移動手段はTrip.でホテルはbookingcomで予約

 荷造りは前日夜まで完了しなかった。
 送る荷物が28キロ、持参の荷物が23キロ。
 この国際郵便で後にとんでもない目にあうことになるが、それはまた別の記事にて。

 荷造りをしようと思って数年前のスーツケースを見たら、ファスナーはぶっ壊れてるし、カギもない。

 中国では基本的に荷物はぶん投げられるので、基本ボロボロにされる。
 なので、ぎりぎり壊れるまで使おうとそのまま放置して四年。

 思った以上に壊れていて使えなかったのでAmazonで5700円で買う。

手前の赤いのがぶっ壊れたスーツケース、奥の金が今回買ったもの

 今までより大きいから余裕かと思いきや、季節は冬。
 冬服をとにかくつめこんだのでわりとぎゅうぎゅう。

 翌朝出る時もばったばただった。

 徒歩2分のバス停だが、雪の為重いスーツケースがなかなか動かずたいへん。
 そしてバスターミナルから空港バスに乗り換え。
 これが一番歩かなくて楽なのだ。

 この日は路面がつるつるしていて、バスは少しゆっくりだったけれど、それほど送れず空港に到着した。

搭乗手続きとカツカレー


 去年は島暮らしをしていたり大阪に遊びに行ったりもしていたので国内移動はしているが、国際空港を利用するのは四年ぶりのことだ。

 が、なんかずいぶん変わってると思ったのが、
 中国人が静かだ!!!!ということ。

ほとんど中国人

 私の記憶では、いつも出発の時、荷物でひっかかる中国人多数で、列の先頭でトランク全開で荷物整理している光景がよく見られ、うるさかったりしたのだが、そんな光景今回はなかった。

 わんぱく坊主ども(のちに私の後ろの席になる)を除いて、みんな静かにおとなしく並んでいる。

 この四年で何があった?と思ったけれど、考えてみれば、ここにいる人たちはほとんど観光客ではない。

 お土産の多さで引っかかっていたのはだいたい観光客のおばちゃんとかだった。今、中国から観光に来ている大陸の中国人なんてほとんどいない。

 たぶんここにいる人はもともと日本に住んでいるとか留学しているとか仕事とかそういう人ばかりなのだろう
(ってことを今書いていて初めて気づいた)

 この四年の変化といえば、北海道に来る大陸の中国人が本当に減ったということだ。大体観光客は台湾人だ。

 順調に搭乗手続きも終わり、搭乗口まで入ろうとしたが、ここで私の前のベトナムカップルが荷物検査でひっかかる。

- **実施課題**: 本文によると、新しいスーツケースはどこで、いくらで購入されましたか。

- **提供資料**:
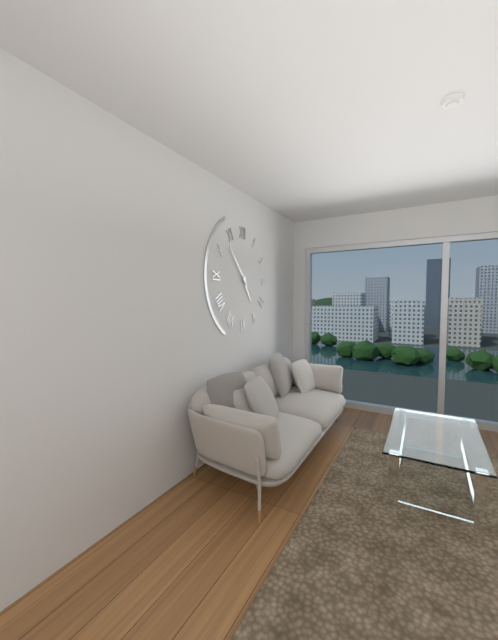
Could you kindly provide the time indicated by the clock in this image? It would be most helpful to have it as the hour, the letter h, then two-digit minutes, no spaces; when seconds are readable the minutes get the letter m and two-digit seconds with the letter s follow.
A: 4h53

- **回答**: Amazonで5700円で購入されました。